What do frost and snow do to lawns?

UK lawns are well used to frosty mornings and the occasional dump of snow. We all know that it’s damaging for a lawn to walk on it when it’s frosty but we may not know exactly why that is. In this blog, we look at why that is and how best avoid damage and keep the lawn looking perfect all winter long.

British lawns can actually tolerate our winters rather well. Most of the grass species in the UK can survive temperatures down to -20 degrees Celcius. The frost alone will not kill grass, if the lawn is left untouched it will probably manage very well! In freezing temperatures nutrients can’t move around the plant as quickly so the lawn goes into dormancy, it’s life processes just ticking along until the weather improves.

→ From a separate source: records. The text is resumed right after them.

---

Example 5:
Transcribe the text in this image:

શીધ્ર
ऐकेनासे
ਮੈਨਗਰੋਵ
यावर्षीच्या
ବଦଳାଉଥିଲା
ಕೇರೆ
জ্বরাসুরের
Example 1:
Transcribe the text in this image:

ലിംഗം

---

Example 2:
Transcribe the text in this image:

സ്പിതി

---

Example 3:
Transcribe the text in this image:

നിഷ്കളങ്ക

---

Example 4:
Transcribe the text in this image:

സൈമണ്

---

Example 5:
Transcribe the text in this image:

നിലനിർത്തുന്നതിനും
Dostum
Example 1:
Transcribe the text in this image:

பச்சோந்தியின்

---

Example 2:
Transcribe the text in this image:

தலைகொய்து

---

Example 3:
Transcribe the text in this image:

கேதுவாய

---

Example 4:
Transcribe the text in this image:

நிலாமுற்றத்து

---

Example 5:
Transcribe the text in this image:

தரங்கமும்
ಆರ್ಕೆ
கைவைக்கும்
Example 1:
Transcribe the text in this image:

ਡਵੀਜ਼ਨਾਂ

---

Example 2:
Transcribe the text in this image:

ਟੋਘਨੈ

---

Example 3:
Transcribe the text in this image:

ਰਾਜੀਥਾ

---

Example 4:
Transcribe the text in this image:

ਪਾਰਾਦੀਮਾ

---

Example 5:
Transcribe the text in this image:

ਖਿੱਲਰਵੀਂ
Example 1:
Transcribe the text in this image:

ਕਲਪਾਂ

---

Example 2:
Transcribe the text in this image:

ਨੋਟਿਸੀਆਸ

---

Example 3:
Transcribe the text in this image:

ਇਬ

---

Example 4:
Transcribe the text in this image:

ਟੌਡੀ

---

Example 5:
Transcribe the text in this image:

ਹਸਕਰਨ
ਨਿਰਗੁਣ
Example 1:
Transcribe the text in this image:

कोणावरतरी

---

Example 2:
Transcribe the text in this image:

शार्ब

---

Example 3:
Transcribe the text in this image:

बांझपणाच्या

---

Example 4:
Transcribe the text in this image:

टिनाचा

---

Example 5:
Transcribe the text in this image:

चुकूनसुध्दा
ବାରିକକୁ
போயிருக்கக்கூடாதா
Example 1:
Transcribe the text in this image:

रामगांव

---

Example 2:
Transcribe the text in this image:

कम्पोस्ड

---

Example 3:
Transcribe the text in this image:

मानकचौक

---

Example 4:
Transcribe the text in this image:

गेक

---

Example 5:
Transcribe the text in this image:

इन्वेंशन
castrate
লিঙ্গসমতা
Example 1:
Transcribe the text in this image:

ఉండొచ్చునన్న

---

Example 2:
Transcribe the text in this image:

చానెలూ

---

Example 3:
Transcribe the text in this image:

Water is the main constituent of plant cells when it freezes it creates ice crystals. Traffic on the lawn in frosty conditions causes the sharp-edged ice crystals to rupture the cell walls and cause lasting damage to the leaves. Because the plant is in a dormant state, this damage will not heal very quickly but the plant is unlikely to die, it will bounce back eventually. If the frost is very severe and the ground is also frozen then walking on the lawn will cause damage to the roots which is more likely to kill the plants.

Plants have the ability to protect themselves from frost. As winter approaches they build up carbohydrate reserves in their cells which lowers the temperature at which they freeze (a natural anti-freeze, if you like). This happens at the end of autumn when the temperature starts to drop. Plants also use these carbohydrates to grow, so if too much nitrogen is applied at this time of year the plant will not be able to build up reserves and the damage levels will be higher when the frost does arrive. Low nitrogen feeds such as First & Last and AutumnGreen are best suited for autumn applications.

Snow is quite different to frost, it tends to insulate the ground so the lawn is not subject to such cold temperatures. Unfortunately an air gap forms between the snow and the ground which is quite warm and moist, perfect conditions for fungal disease. Diseases such as snow mould will take advantage of this and are far more likely to kill the grass than the snow or ice itself. Clearing snow will help avoid disease but you risk damaging the grass anyway so it’s best left alone, not possible though if there are children involved, snowmen will be making an appearance!